▶ Task to complete
Could you print out every entry, character for character?

▶ Provided records
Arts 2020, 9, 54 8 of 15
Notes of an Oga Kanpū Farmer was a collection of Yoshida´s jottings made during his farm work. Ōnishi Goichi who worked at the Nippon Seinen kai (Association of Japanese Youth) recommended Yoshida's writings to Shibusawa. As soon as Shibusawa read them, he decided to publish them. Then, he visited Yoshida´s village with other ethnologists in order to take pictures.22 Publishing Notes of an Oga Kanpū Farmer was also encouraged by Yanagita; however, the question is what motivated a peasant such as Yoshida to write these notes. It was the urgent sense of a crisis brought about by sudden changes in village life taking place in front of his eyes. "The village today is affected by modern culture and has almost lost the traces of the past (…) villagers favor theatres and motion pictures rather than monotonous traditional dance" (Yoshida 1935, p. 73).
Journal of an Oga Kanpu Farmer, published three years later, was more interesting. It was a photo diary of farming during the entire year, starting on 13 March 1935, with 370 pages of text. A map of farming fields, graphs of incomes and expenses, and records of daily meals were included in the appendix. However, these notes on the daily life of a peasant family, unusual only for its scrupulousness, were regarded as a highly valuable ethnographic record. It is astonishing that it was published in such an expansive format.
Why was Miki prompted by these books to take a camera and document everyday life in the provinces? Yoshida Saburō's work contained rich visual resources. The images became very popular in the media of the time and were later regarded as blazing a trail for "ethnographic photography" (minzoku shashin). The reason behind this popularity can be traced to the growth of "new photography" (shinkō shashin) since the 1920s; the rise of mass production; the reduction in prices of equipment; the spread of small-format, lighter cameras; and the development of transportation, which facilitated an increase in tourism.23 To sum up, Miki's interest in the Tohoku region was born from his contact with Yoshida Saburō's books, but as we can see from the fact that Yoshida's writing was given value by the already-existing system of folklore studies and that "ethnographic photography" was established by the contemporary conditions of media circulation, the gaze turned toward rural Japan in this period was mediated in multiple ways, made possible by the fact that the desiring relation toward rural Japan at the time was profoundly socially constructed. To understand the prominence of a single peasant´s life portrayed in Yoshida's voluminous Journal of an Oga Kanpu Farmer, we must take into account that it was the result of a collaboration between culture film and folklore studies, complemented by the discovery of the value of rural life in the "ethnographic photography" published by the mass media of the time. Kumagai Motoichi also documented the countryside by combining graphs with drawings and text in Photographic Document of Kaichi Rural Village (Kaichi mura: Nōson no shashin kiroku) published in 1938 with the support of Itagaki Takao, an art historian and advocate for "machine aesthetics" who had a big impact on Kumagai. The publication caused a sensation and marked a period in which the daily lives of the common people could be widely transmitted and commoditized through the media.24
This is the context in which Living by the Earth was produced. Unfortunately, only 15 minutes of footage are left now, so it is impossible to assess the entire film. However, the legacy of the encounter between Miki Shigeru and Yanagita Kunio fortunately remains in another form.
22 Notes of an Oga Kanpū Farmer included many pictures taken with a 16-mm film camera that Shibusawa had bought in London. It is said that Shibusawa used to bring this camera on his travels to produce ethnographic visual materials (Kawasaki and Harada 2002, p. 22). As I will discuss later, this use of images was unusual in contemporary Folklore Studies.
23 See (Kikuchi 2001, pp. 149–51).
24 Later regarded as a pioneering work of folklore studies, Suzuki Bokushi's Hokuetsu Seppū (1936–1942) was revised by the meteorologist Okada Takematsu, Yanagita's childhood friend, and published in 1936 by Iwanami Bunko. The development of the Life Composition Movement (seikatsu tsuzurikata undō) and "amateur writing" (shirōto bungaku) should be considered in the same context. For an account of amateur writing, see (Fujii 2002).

▶ Completed task
Arts 2020, 9, 54 8 of 15
Notes of an Oga Kanpū Farmer was a collection of Yoshida´s jottings made during his farm work. Ōnishi Goichi who worked at the Nippon Seinen kai (Association of Japanese Youth) recommended Yoshida's writings to Shibusawa. As soon as Shibusawa read them, he decided to publish them. Then, he visited Yoshida´s village with other ethnologists in order to take pictures.22 Publishing Notes of an Oga Kanpū Farmer was also encouraged by Yanagita; however, the question is what motivated a peasant such as Yoshida to write these notes. It was the urgent sense of a crisis brought about by sudden changes in village life taking place in front of his eyes. "The village today is affected by modern culture and has almost lost the traces of the past (…) villagers favor theatres and motion pictures rather than monotonous traditional dance" (Yoshida 1935, p. 73).
Journal of an Oga Kanpu Farmer, published three years later, was more interesting. It was a photo diary of farming during the entire year, starting on 13 March 1935, with 370 pages of text. A map of farming fields, graphs of incomes and expenses, and records of daily meals were included in the appendix. However, these notes on the daily life of a peasant family, unusual only for its scrupulousness, were regarded as a highly valuable ethnographic record. It is astonishing that it was published in such an expansive format.
Why was Miki prompted by these books to take a camera and document everyday life in the provinces? Yoshida Saburō's work contained rich visual resources. The images became very popular in the media of the time and were later regarded as blazing a trail for "ethnographic photography" (minzoku shashin). The reason behind this popularity can be traced to the growth of "new photography" (shinkō shashin) since the 1920s; the rise of mass production; the reduction in prices of equipment; the spread of small-format, lighter cameras; and the development of transportation, which facilitated an increase in tourism.23 To sum up, Miki's interest in the Tohoku region was born from his contact with Yoshida Saburō's books, but as we can see from the fact that Yoshida's writing was given value by the already-existing system of folklore studies and that "ethnographic photography" was established by the contemporary conditions of media circulation, the gaze turned toward rural Japan in this period was mediated in multiple ways, made possible by the fact that the desiring relation toward rural Japan at the time was profoundly socially constructed. To understand the prominence of a single peasant´s life portrayed in Yoshida's voluminous Journal of an Oga Kanpu Farmer, we must take into account that it was the result of a collaboration between culture film and folklore studies, complemented by the discovery of the value of rural life in the "ethnographic photography" published by the mass media of the time. Kumagai Motoichi also documented the countryside by combining graphs with drawings and text in Photographic Document of Kaichi Rural Village (Kaichi mura: Nōson no shashin kiroku) published in 1938 with the support of Itagaki Takao, an art historian and advocate for "machine aesthetics" who had a big impact on Kumagai. The publication caused a sensation and marked a period in which the daily lives of the common people could be widely transmitted and commoditized through the media.24
This is the context in which Living by the Earth was produced. Unfortunately, only 15 minutes of footage are left now, so it is impossible to assess the entire film. However, the legacy of the encounter between Miki Shigeru and Yanagita Kunio fortunately remains in another form.
22 Notes of an Oga Kanpū Farmer included many pictures taken with a 16-mm film camera that Shibusawa had bought in London. It is said that Shibusawa used to bring this camera on his travels to produce ethnographic visual materials (Kawasaki and Harada 2002, p. 22). As I will discuss later, this use of images was unusual in contemporary Folklore Studies.
23 See (Kikuchi 2001, pp. 149–51).
24 Later regarded as a pioneering work of folklore studies, Suzuki Bokushi's Hokuetsu Seppū (1936–1942) was revised by the meteorologist Okada Takematsu, Yanagita's childhood friend, and published in 1936 by Iwanami Bunko. The development of the Life Composition Movement (seikatsu tsuzurikata undō) and "amateur writing" (shirōto bungaku) should be considered in the same context. For an account of amateur writing, see (Fujii 2002).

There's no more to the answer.